Heute gibt es hier ein märchenhaft in den Felsen der Kluft eingebautes Kloster, die Grotten kann man besuchen und in Sichtweite gibt es die Statuen des heiligen Franciscus und seiner Freunde. Der schlafende Franciscus liegt hier friedlich am Rücken und lächelt. Er hat offensichtlich nichts dagegen, wenn sich zu ihm Touristinnen legen, um sich mit dem schlafenden Heiligen fotografieren zu lassen.  Franciscus hatte für die menschlichen Schwächen immer Verständnis.

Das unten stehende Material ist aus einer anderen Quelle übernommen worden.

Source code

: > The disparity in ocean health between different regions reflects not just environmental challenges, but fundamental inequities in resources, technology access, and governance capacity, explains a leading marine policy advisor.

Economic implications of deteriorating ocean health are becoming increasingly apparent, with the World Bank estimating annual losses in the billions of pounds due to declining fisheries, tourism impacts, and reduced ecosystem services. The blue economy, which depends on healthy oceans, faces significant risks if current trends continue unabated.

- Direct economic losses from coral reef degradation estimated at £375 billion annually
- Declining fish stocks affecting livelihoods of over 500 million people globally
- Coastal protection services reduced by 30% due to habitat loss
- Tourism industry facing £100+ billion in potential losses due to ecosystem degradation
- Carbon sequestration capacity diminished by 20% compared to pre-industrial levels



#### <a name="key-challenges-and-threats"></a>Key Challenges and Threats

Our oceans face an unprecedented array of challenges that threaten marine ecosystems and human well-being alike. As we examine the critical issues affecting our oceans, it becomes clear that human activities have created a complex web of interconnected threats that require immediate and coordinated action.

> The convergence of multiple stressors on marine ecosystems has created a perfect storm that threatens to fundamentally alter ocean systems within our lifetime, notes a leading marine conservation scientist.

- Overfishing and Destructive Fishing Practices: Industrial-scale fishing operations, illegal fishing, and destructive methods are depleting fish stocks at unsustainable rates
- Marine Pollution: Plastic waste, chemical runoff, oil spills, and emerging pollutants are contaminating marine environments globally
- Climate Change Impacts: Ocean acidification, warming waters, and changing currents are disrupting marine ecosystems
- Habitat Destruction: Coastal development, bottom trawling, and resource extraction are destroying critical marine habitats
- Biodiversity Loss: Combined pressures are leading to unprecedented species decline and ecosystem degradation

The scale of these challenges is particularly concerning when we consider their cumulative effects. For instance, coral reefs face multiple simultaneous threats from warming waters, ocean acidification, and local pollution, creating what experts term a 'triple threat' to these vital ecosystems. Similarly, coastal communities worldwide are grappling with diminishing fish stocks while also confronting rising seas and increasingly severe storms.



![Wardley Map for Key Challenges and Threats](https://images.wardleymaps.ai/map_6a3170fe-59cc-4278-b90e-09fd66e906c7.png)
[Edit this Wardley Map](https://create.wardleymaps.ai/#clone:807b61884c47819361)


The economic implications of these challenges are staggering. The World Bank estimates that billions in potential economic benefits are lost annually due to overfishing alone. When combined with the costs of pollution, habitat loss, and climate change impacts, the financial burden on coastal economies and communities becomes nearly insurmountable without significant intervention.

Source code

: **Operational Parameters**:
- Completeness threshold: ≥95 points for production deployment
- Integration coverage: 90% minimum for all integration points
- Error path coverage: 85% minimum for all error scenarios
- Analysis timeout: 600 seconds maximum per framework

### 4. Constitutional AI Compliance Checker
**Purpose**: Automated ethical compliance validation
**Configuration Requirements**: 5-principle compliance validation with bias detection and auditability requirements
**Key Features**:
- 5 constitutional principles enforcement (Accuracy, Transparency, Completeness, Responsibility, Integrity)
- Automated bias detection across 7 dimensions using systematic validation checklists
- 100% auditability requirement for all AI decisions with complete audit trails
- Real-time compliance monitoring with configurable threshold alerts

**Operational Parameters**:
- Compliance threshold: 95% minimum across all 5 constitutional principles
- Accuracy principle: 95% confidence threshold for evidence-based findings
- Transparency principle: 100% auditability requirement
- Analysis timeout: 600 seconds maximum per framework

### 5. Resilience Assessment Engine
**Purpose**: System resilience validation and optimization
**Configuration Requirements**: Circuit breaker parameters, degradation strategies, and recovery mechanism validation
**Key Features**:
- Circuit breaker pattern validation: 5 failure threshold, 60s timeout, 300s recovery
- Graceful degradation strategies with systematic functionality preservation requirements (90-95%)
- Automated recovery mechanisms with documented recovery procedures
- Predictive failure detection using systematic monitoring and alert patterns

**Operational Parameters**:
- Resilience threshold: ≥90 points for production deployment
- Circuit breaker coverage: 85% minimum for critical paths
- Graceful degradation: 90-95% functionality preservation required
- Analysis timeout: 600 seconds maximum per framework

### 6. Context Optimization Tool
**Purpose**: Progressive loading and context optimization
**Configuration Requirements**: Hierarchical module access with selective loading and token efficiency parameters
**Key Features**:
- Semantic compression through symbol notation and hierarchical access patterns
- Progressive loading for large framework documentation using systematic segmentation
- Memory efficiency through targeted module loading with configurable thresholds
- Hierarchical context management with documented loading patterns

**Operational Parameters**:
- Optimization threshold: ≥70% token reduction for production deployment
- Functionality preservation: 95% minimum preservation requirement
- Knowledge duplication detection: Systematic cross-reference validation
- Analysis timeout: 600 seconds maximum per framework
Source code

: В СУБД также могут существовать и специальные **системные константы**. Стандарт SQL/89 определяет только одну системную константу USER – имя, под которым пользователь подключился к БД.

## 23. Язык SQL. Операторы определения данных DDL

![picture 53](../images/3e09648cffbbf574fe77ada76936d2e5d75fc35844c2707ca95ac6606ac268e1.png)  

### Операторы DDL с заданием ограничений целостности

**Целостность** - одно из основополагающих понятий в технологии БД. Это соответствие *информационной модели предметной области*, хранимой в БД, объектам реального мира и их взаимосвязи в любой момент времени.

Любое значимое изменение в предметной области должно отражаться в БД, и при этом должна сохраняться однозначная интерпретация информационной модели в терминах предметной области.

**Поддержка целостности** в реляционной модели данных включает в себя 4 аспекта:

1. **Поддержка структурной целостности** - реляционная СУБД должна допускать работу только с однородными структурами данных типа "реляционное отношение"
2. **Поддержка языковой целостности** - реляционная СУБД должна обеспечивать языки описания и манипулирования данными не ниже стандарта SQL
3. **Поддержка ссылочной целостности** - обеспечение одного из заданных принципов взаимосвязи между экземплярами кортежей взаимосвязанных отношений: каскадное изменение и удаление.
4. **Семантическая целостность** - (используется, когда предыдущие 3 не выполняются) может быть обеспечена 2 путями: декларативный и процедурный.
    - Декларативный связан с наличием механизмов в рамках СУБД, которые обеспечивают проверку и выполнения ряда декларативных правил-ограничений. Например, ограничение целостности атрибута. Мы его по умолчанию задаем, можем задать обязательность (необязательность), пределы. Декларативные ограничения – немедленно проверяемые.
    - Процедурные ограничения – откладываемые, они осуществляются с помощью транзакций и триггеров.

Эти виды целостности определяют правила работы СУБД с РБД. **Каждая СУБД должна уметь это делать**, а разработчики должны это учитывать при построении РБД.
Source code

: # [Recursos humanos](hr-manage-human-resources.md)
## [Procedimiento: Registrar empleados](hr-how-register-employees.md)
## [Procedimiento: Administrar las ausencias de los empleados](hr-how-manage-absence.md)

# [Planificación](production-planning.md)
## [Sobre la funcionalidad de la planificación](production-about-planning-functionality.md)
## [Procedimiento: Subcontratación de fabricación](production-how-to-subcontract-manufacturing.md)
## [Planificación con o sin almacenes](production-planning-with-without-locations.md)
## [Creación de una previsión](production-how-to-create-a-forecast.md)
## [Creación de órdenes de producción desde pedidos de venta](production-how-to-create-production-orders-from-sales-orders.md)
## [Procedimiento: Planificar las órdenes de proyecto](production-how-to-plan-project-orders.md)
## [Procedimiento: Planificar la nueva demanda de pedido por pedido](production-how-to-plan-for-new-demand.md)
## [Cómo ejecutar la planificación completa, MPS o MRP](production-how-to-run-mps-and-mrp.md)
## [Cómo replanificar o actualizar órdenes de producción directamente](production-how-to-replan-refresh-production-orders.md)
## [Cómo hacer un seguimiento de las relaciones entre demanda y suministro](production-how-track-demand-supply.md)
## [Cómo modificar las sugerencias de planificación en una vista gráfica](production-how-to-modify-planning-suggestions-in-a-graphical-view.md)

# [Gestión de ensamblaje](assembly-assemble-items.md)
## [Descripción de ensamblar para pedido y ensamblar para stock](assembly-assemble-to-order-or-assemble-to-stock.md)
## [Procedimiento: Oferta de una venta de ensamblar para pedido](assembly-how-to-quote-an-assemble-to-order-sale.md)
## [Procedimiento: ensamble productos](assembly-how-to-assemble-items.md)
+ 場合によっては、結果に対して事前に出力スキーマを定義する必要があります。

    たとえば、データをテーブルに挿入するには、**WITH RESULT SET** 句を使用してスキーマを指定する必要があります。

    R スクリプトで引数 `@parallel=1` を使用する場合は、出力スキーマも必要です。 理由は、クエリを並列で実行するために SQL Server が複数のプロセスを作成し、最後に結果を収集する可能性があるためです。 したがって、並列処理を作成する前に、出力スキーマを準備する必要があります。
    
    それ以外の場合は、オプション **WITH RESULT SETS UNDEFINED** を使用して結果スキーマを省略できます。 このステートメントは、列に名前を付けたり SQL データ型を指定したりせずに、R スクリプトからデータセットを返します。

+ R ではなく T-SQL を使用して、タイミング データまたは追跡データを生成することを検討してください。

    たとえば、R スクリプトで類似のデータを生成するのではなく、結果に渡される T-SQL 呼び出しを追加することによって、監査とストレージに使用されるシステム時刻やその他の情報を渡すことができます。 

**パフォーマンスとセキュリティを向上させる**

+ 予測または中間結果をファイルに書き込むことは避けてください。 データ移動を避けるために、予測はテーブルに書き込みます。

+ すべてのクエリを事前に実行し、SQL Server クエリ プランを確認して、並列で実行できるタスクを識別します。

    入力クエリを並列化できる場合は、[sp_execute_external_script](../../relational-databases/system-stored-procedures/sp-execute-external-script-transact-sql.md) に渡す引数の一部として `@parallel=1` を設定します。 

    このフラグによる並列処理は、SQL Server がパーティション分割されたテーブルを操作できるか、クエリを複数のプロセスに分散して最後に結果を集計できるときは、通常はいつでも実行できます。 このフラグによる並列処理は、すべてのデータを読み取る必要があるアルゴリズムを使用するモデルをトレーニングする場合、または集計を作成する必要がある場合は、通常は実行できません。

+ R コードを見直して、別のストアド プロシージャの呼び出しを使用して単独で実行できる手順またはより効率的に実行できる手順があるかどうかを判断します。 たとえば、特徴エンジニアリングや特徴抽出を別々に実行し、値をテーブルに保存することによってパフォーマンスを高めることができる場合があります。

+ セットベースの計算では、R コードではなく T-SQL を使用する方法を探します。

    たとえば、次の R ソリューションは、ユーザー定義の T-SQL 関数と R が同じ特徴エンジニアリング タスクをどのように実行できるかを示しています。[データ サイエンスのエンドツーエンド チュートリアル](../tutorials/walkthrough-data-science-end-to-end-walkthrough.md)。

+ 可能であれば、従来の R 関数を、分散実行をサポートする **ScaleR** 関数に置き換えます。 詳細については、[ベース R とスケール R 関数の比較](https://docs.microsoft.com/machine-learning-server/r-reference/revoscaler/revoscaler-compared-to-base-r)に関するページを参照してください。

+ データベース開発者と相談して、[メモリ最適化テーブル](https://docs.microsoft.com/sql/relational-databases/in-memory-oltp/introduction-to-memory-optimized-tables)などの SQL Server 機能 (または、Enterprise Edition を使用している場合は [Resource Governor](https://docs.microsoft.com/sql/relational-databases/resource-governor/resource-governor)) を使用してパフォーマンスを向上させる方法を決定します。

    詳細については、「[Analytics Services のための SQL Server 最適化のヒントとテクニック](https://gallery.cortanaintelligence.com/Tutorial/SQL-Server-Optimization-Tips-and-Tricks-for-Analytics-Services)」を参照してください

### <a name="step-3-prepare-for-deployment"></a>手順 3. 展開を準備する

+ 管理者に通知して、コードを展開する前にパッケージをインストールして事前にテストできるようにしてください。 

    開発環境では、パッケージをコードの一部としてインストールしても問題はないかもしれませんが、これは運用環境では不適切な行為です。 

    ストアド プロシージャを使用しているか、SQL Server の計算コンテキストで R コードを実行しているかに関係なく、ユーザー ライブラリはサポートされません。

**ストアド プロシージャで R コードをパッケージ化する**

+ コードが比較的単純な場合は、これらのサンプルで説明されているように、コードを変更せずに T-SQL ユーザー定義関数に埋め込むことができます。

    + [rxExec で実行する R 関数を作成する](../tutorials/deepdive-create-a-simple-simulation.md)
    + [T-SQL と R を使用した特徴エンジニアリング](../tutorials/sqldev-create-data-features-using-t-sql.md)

               Sechs Kilometer von Assisi entfernt gibt es dann noch einen sehr wichtigen Ort der Legende von Franciscus. Basilika „Santa Maria degli Angeli“, der Ort, wo Franciscus starb. Es war der Ort, wo der von ihm gegründeten Orden sein Mittelpunkt hatte, seine beliebte Kapelle Portiuncula. Nachdem bei ihm im Jahr 1224 Stigmata erschienen sind, also die Wunden Christi an den Händen, Füßen und an der linken Seite, wurde Franciscus krank. Er erblindete und nach mehreren brutalen und falschen therapeutischen Versuchen starb er in furchtbaren Schmerzen im Jahr 1226 im Alter von nur 45 Jahren. Die Askese ist also aus der medizinischen Sicht möglicherweise doch nicht die gesündeste Lebensart. Natürlich ist hier heute eine Pilgerstätte und im sechzehnten Jahrhundert wurde über die Kapelle eine gigantische Basilika gebaut, später durch ein Erbeben beschädigt, aber im Jahr 1928 im neobarocken Stil wiederaufgebaut. Neben der Sakristei gibt es einen Garten, in dem die Rosen bei der Büße des Heiligen ihre Dorne verloren haben. Diese Basilika hat gleich wie die Kirche des heiligen Franciscus in der Stadt den Status „Basilica maior“.

               Sie sind die einzigen „Basiliken maior“ außerhalb von Rom – und auch dort gibt es nur vier. Franciscus erbrachte in seinem Leben eine große Leistung für die Welt sowie auch für seine Geburtsstadt. Aber nicht nur das. Er wusste seine Leistung auch gut verkaufen, nicht umsonst war er der Sohn eines Kaufmanns. Aber allein Stoffe kaufen und verkaufen war ihm einfach zu wenig.      

               Erlauben Sie mir, bitte, am Ende dieses Artikels noch eine Bemerkung. Dass Lenin eigentlich Uljanov und Stalin Dzugaswilli hießen und die Oktoberrevolution im November war, dass alles konnte ich irgendwie verdauen. Aber dass der heiliger Franciscus Johann geheißen hat, das erschütterte mein Vertrauen in diese Welt direkt in ihren Fundamenten.